The Dutch Data Protection Authority (DDPA)
fined a nonEU website provider with 525,000 Euro for failure to appoint an EU representative according to Art. 27 GDPR. Additionally, it required the website to pay further 20,000 Euro for each two-week period it failed to appoint an EU representative, up to a maximum of 120,000 Euro.
What was the case about?
The website provider offers a platform for anyone who is looking for contact information of people they have lost touch with by providing their name, address, place of residence and sometimes their phone number. The website is publicly accessible and contains data of residents from both inside and outside the EU. The services on the website are also offered to individuals in the EU.
The EU Representative under the GDPR
Due to the GDPR’s broad scope of application, companies doing business within the EU will often be subject to its provisions, even if they have no establishment in the EU. Pursuant to Article 27 (1) GDPR, companies that (i) are not established in the EU and (ii) offer goods or services to individuals in the EU or monitor the behavior of individuals in the EU must appoint a representative in the Union except when one of the (very limited) exemptions under Article 27 (2) of the GDPR applies.
No special conditions apply to the appointment, except that it must be in writing and expressly. Any natural or legal person established within the EU pursuant to Article 27 (3) of the GDPR may be appointed as EU representative. Primarily, the role of the EU representative is to be the local point of contact for EU individuals and EU data protection supervisory authorities, and to represent the non-EU company with regard to their respective obligations under the GDPR. Its duties involve keeping a record of the represented company's processing activities. A more detailed overview of the EU representative’s obligations can be found
here.
Findings of the DDPA
DDPA determined that the case at hand involves the processing of personal data of data subjects located in the EU. When opening the website in question, name, address and place of residence of persons within and outside the EU are displayed. Such personal data of EU residents is processed to offer services through the website such as for family reunions and school reunions. According to the DDPA, it is apparent that these services are also aimed at EU residents and are offered in several EU countries.
The DDPA also found that the website operator qualifies as a data controller within the meaning of Article 4 of the GDPR as it processes personal data with the aim of making it available to anyone who is looking for a particular person. The website operator controls the registration of personal data on their website as well as the removal of the data and therefore has control over data subjects’ rights and the processing of personal data and determines the purposes and means of such processing.
The DDPA concluded, thus, that the GDPR is applicable according to its Article 3 (2). The website operator is therefore under the obligation to designate a representative in the EU pursuant to Article 27 (1) GDPR, and has failed to do so.
Importance of the Decision
The decision of the DDPA demonstrates that non-compliance with the representative obligation under Article 27 (1) of the GDPR can have severe consequences.
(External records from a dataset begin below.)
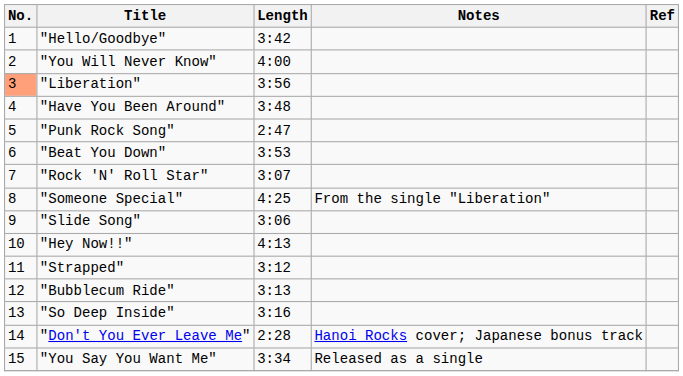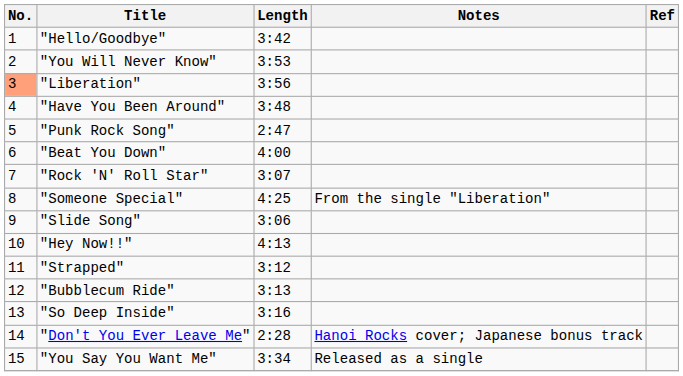"You Will Never Know" | Length: 4:00 -> 3:53
"Beat You Down" | Length: 3:53 -> 4:00
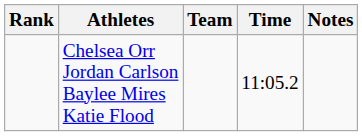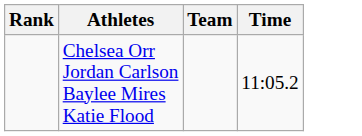- column: Notes
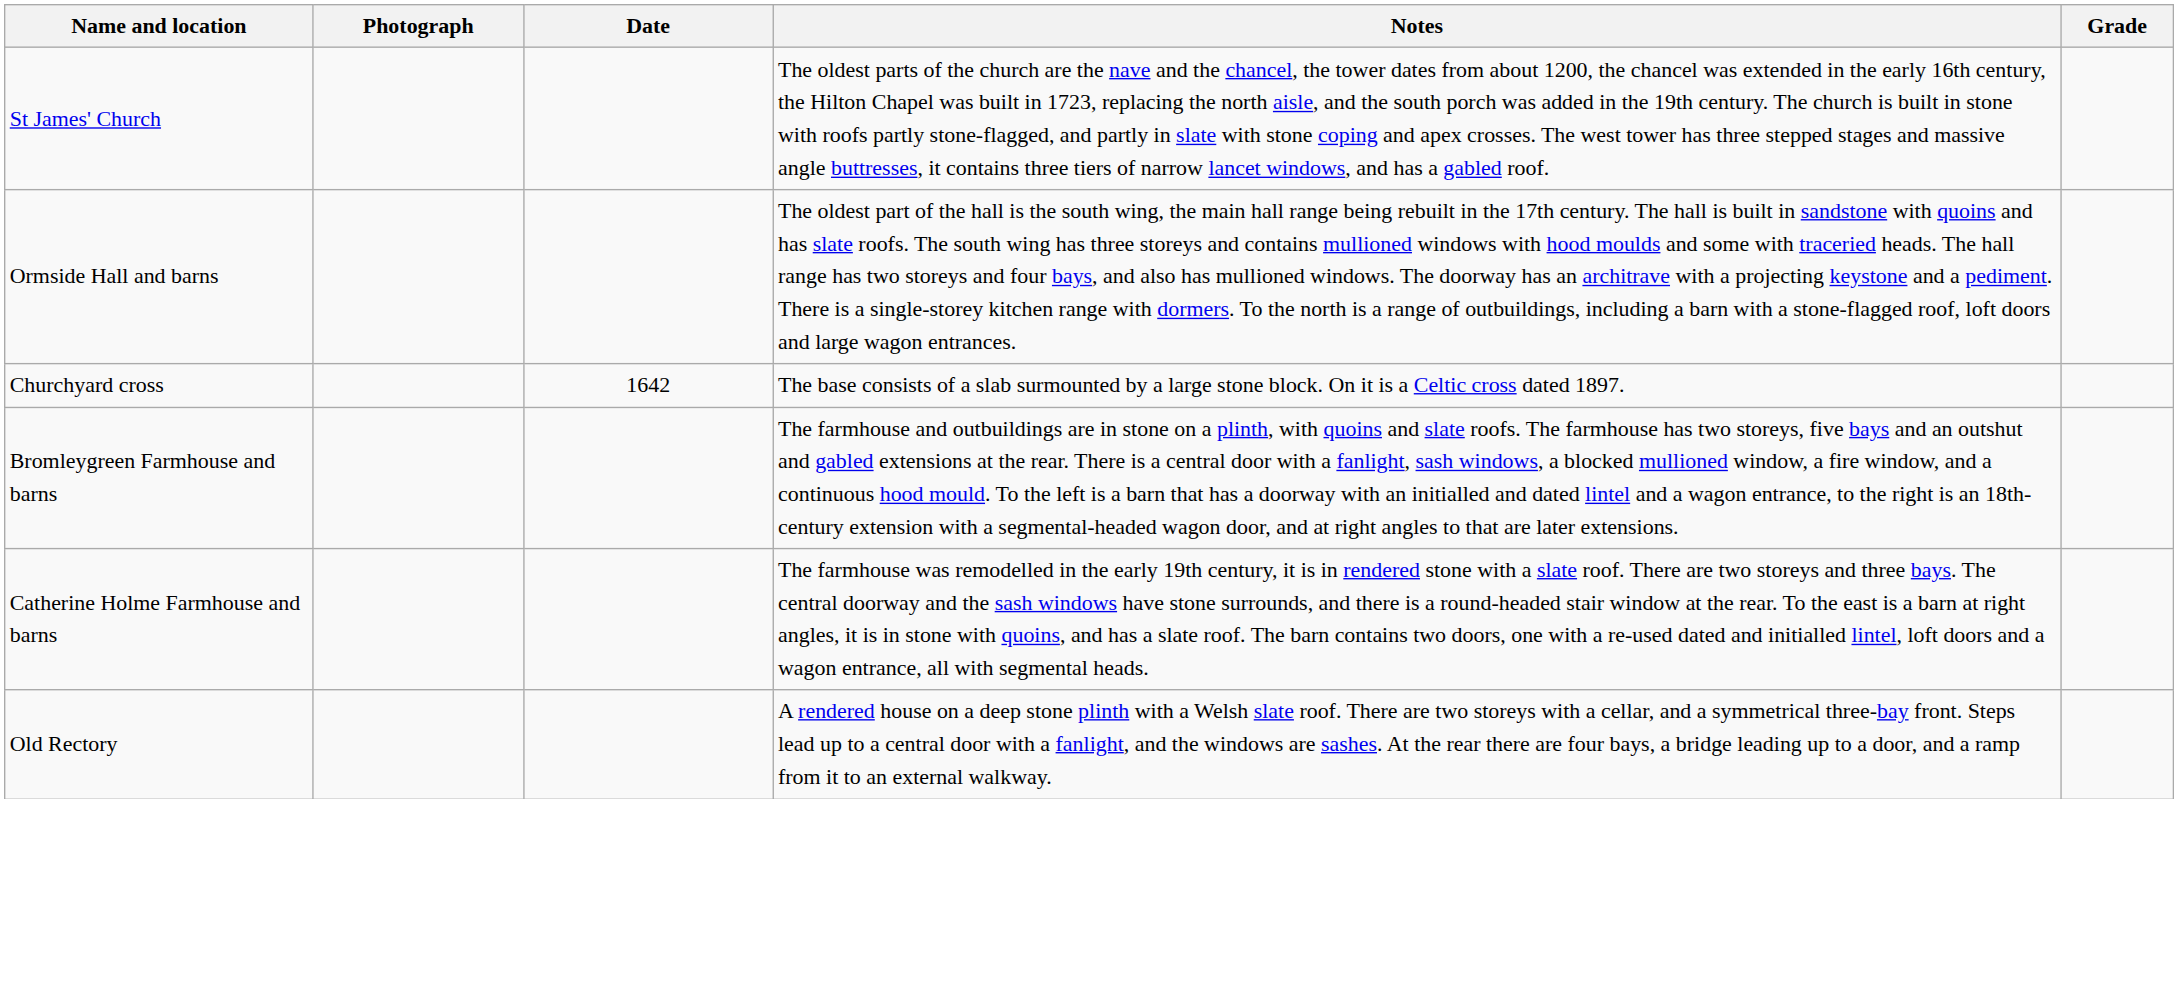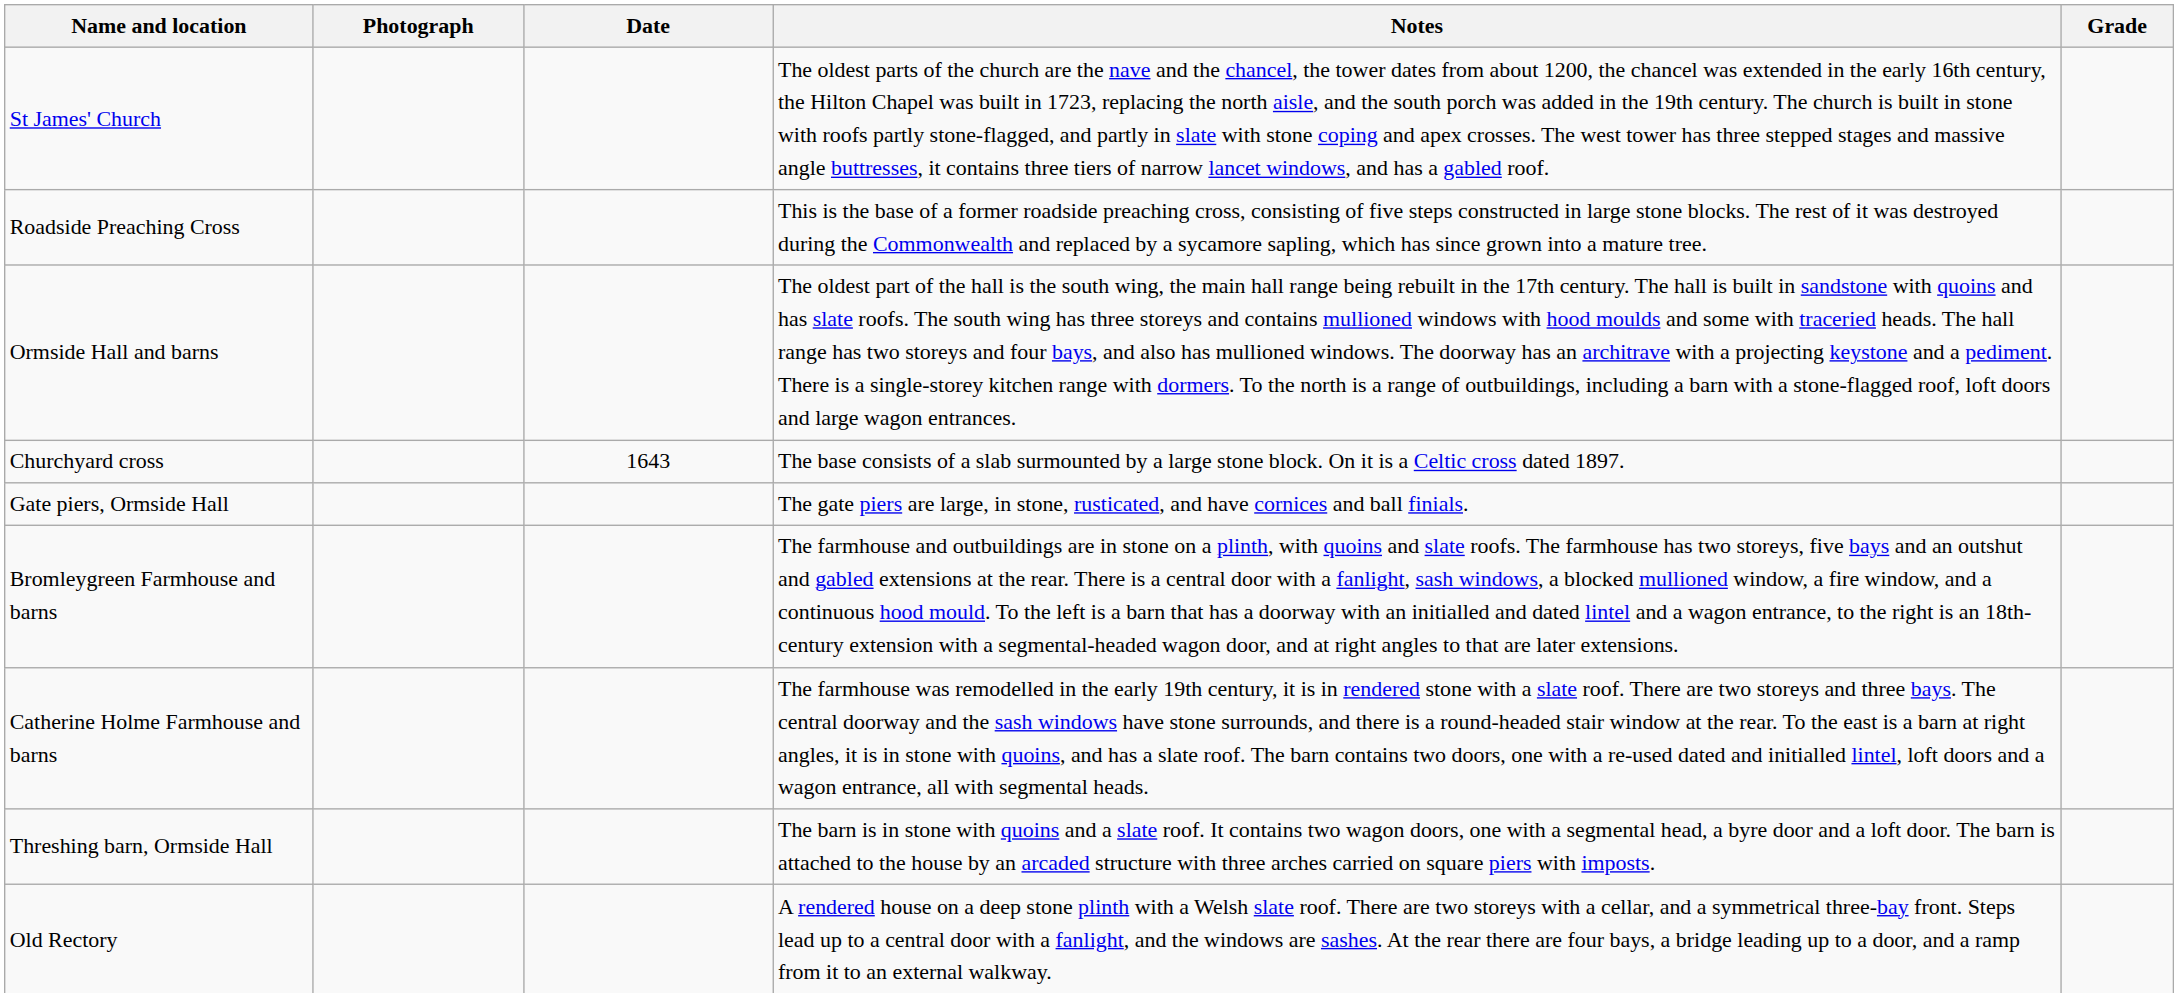+ row: Roadside Preaching Cross | This is the base of a former roadside preaching cross, consisting of five steps constructed in large stone blocks. The rest of it was destroyed during the Commonwealth and replaced by a sycamore sapling, which has since grown into a mature tree.
Churchyard cross | Date: 1642 -> 1643
+ row: Gate piers, Ormside Hall | The gate piers are large, in stone, rusticated, and have cornices and ball finials.
+ row: Threshing barn, Ormside Hall | The barn is in stone with quoins and a slate roof. It contains two wagon doors, one with a segmental head, a byre door and a loft door. The barn is attached to the house by an arcaded structure with three arches carried on square piers with imposts.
With the
EU Commission stating that the expansion of the territorial scope of the GDPR shall be appropriately reflected in the enforcement action by the data protection authorities, it can be expected that international enforcement of the GDPR will receive increased attention. Appointing an EU rep is usually a “quick win” from a GDPR compliance perspective, as the obligation can be easily complied with. The appointment of an EU representative can also be regarded as a mitigating factor by EU supervisory authority when assessing potential fines for GDPR-non-compliance.
Whether the appointment of an EU representative really makes the enforcement of actions by EU regulators easier is, however, open: In the case at hand it does not seem clear yet how the DDPA will enforce the fine. It is apparent from the decision that the privacy policy of the fined website operator does not contain an address and the domain name is registered using an anonymization service.